— INSTRUCTIONS TO FOLLOW —
In the passage below on reading the Iliad and the Bible, which Bible story did the cousin begin to spell into the writer's hand?

— EXTRACTED TEXT —
# # # # # # #
It was the Iliad that made Greece
my paradise. I was familiar with the story of
Troy before I read it in the original, and consequently
I had little difficulty in making the Greek words
surrender their treasures after I had passed the borderland
of grammar. Great poetry, whether written in
Greek or in English, needs no other interpreter than
a responsive heart. Would that the host of those
who make the great works of the poets odious by their
analysis, impositions and laborious comments might
learn this simple truth! It is not necessary
that one should be able to define every word and give
it its principal parts and its grammatical position
in the sentence in order to understand and appreciate
a fine poem. I know my learned professors have
found greater riches in the Iliad than I shall ever
find; but I am not avaricious. I am content that
others should be wiser than I. But with all their
wide and comprehensive knowledge, they cannot measure
their enjoyment of that splendid epic, nor can I. When
I read the finest passages of the Iliad, I am conscious
of a soul-sense that lifts me above the narrow, cramping
circumstances of my life. My physical limitations
are forgotten—my world lies upward, the
length and the breadth and the sweep of the heavens
are mine!
My admiration for the Aeneid is not
so great, but it is none the less real. I read
it as much as possible without the help of notes or
dictionary, and I always like to translate the episodes
that please me especially. The word-painting of
Virgil is wonderful sometimes; but his gods and men
move through the scenes of passion and strife and
pity and love like the graceful figures in an Elizabethan
mask, whereas in the Iliad they give three leaps and
go on singing. Virgil is serene and lovely like
a marble Apollo in the moonlight; Homer is a beautiful,
animated youth in the full sunlight with the wind
in his hair.
How easy it is to fly on paper wings!
From “Greek Heroes” to the Iliad was no
day’s journey, nor was it altogether pleasant.
One could have traveled round the word many times
while I trudged my weary way through the labyrinthine
mazes of grammars and dictionaries, or fell into those
dreadful pitfalls called examinations, set by schools
and colleges for the confusion of those who seek after
knowledge. I suppose this sort of Pilgrim’s
Progress was justified by the end; but it seemed interminable
to me, in spite of the pleasant surprises that met
me now and then at a turn in the road.
I began to read the Bible long before
I could understand it. Now it seems strange to
me that there should have been a time when my spirit
was deaf to its wondrous harmonies; but I remember
well a rainy Sunday morning when, having nothing else
to do, I begged my cousin to read me a story out of
the Bible. Although she did not think I should
understand, she began to spell into my hand the story
of Joseph and his brothers. Somehow it failed
to interest me. The unusual language and repetition
made the story seem unreal and far away in the land
of Canaan, and I fell asleep and wandered off to the
land of Nod, before the brothers came with the coat
of many colours unto the tent of Jacob and told their
wicked lie! I cannot understand why the stories
of the Greeks should have been so full of charm for
me, and those of the Bible so devoid of interest,
unless it was that I had made the acquaintance of
several Greeks in Boston and been inspired by their
enthusiasm for the stories of their country; whereas
I had not met a single Hebrew or Egyptian, and therefore
concluded that they were nothing more than barbarians,
and the stories about them were probably all made
up, which hypothesis explained the repetitions and
the queer names. Curiously enough, it never occurred
to me to call Greek patronymics “queer.”
# # # # # # #
— PROVIDED RECORDS —
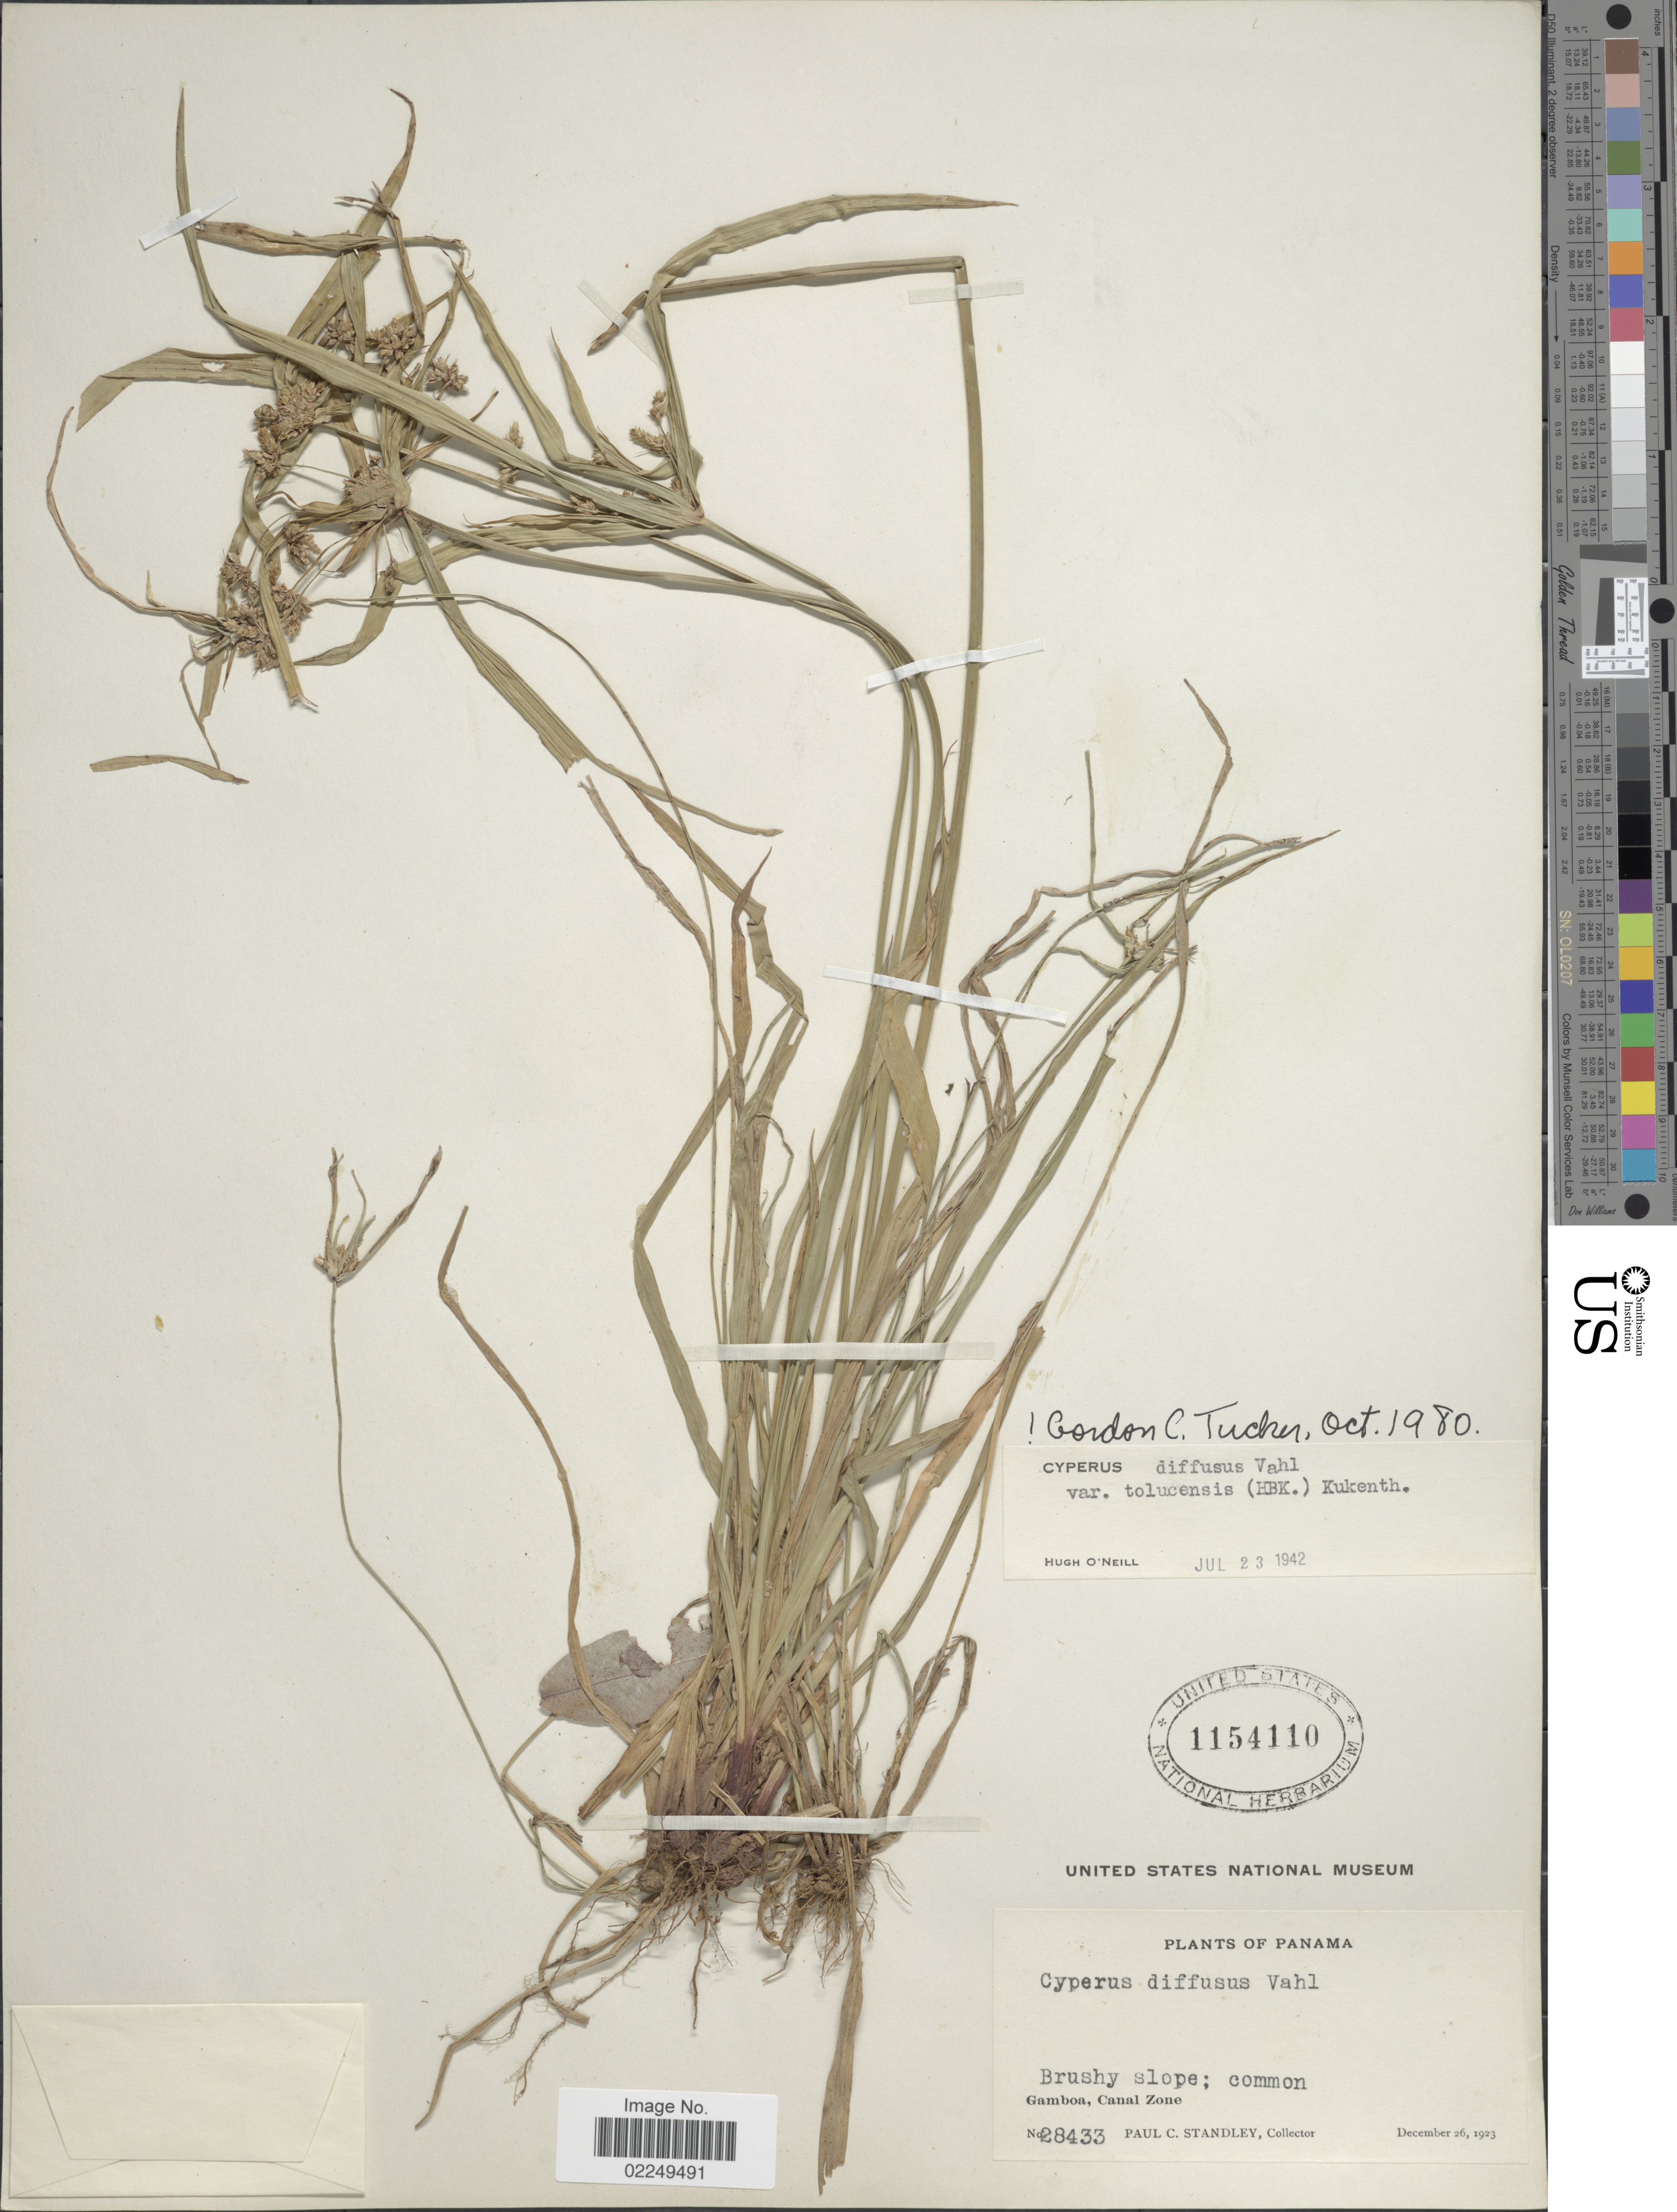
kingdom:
# # # # # # #
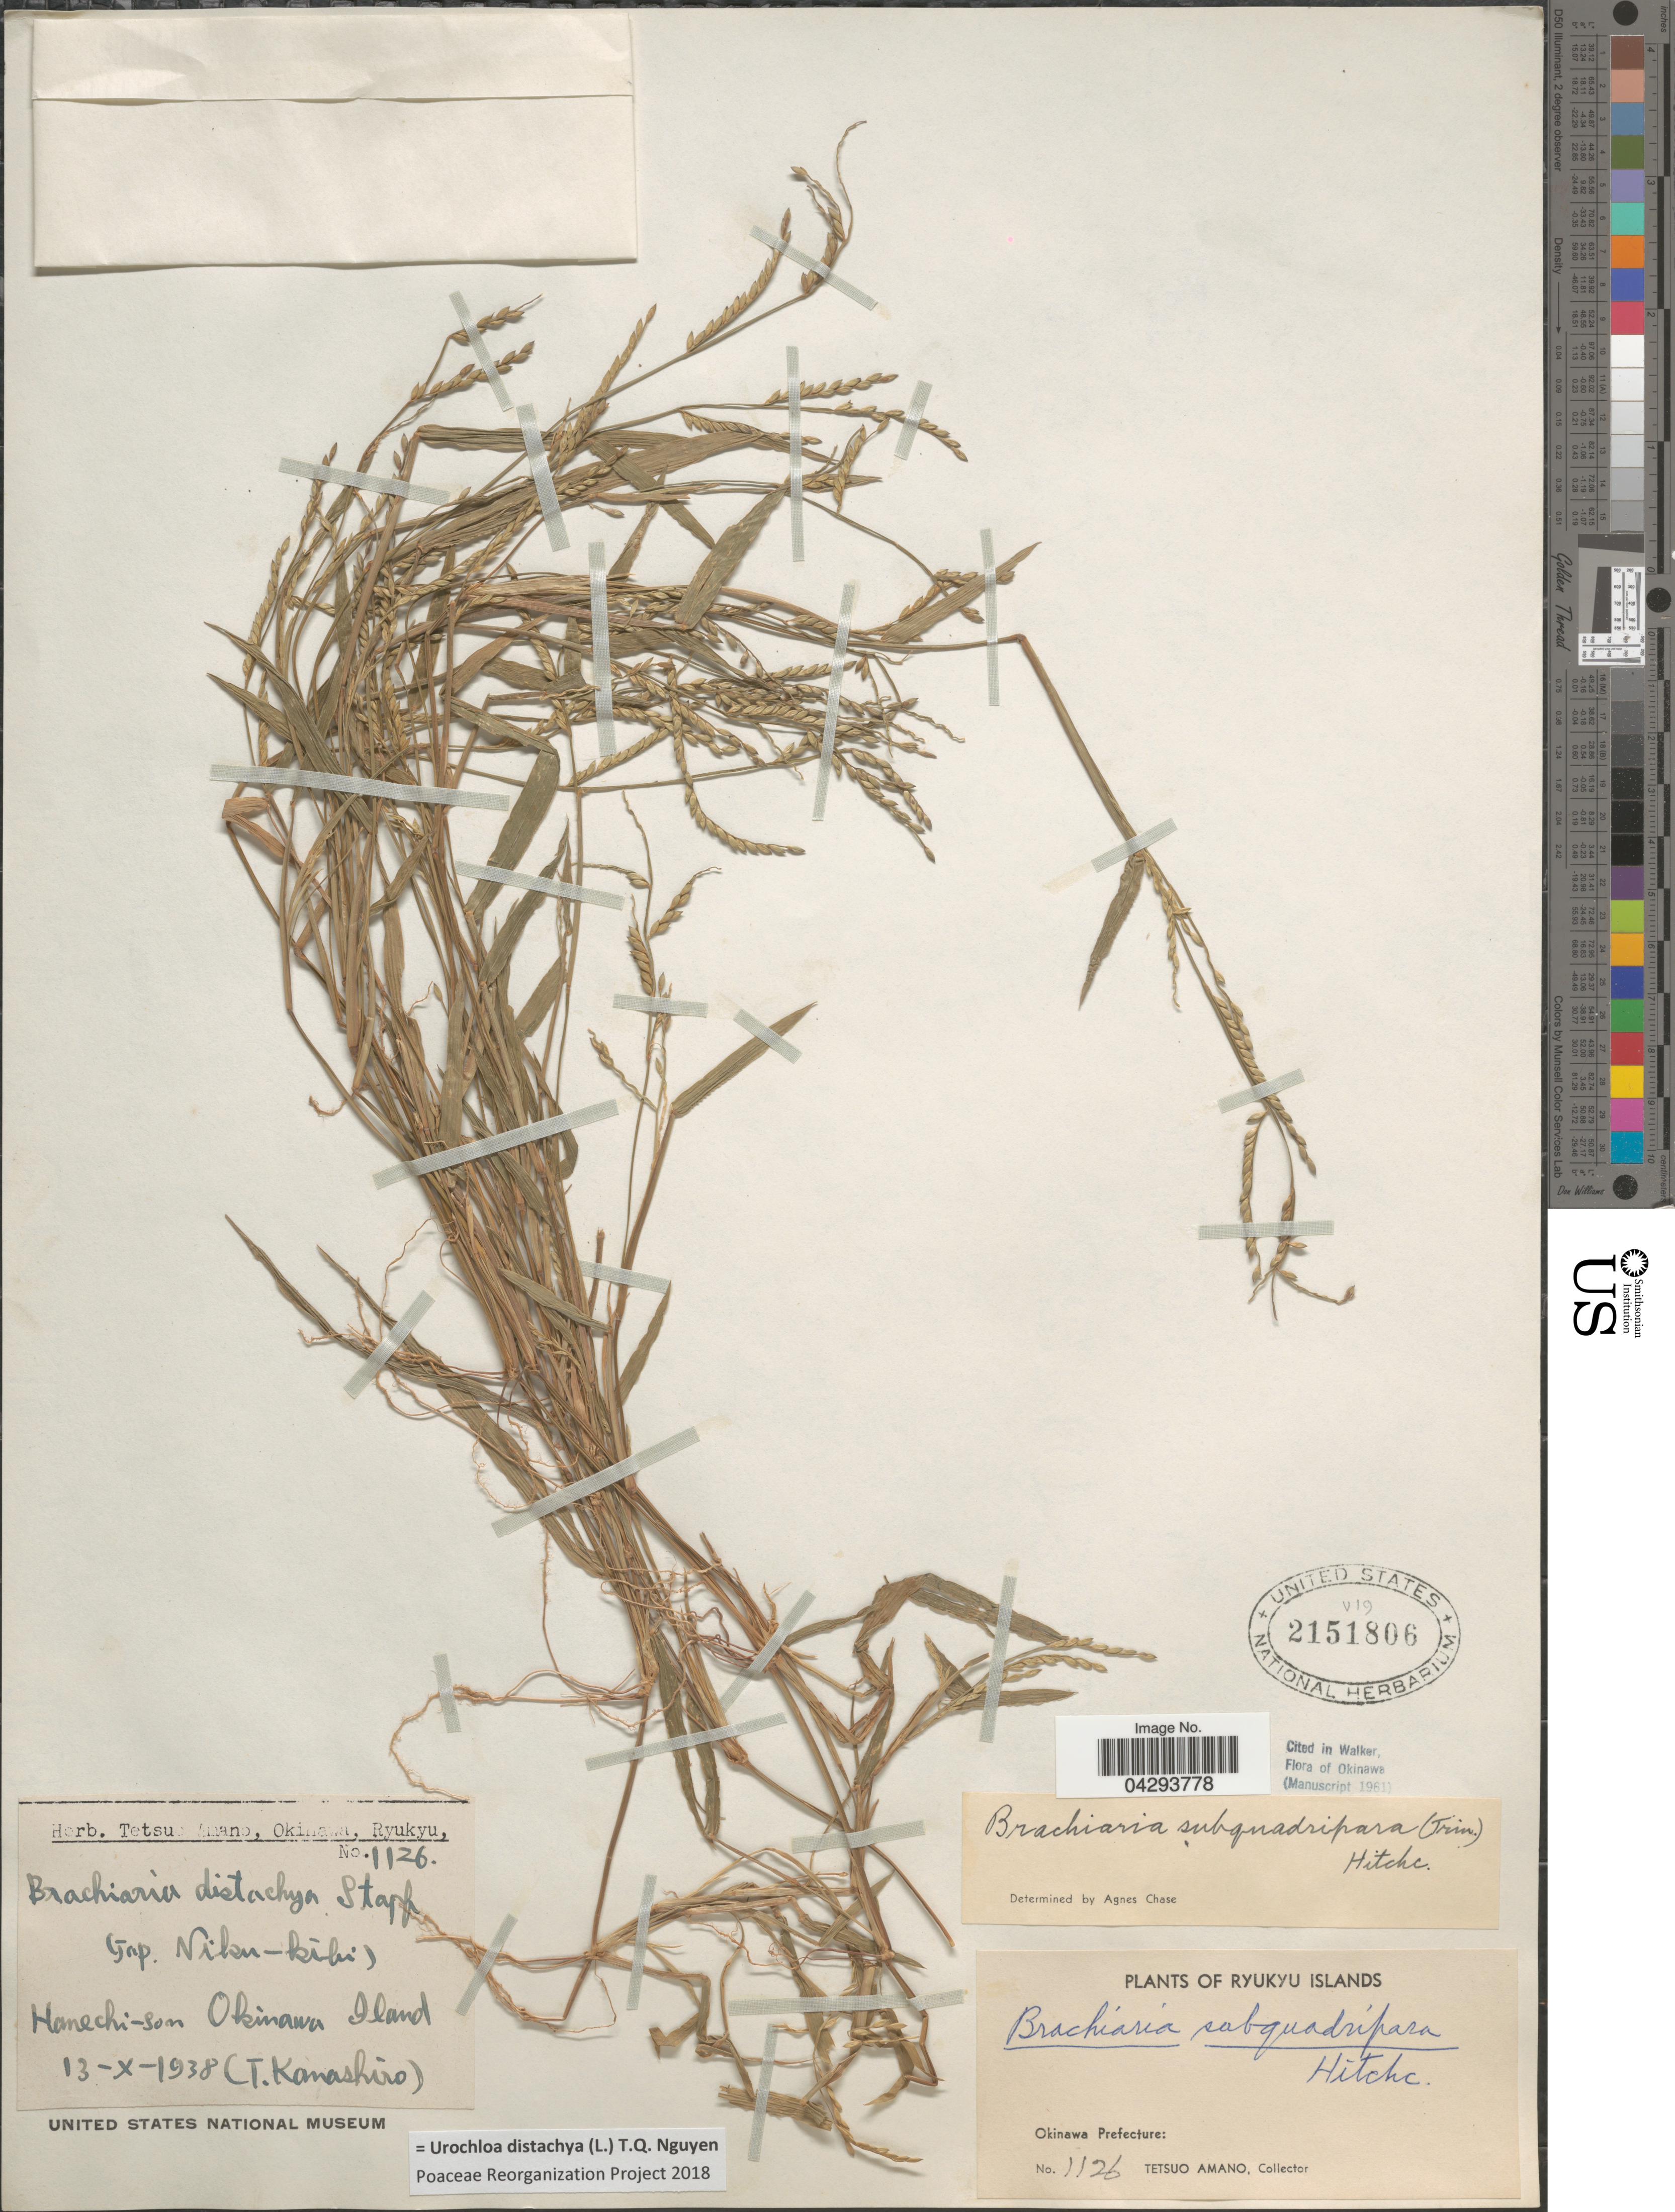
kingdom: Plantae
# # # # # # #
— TASK SOLUTION —
The story of Joseph and his brothers.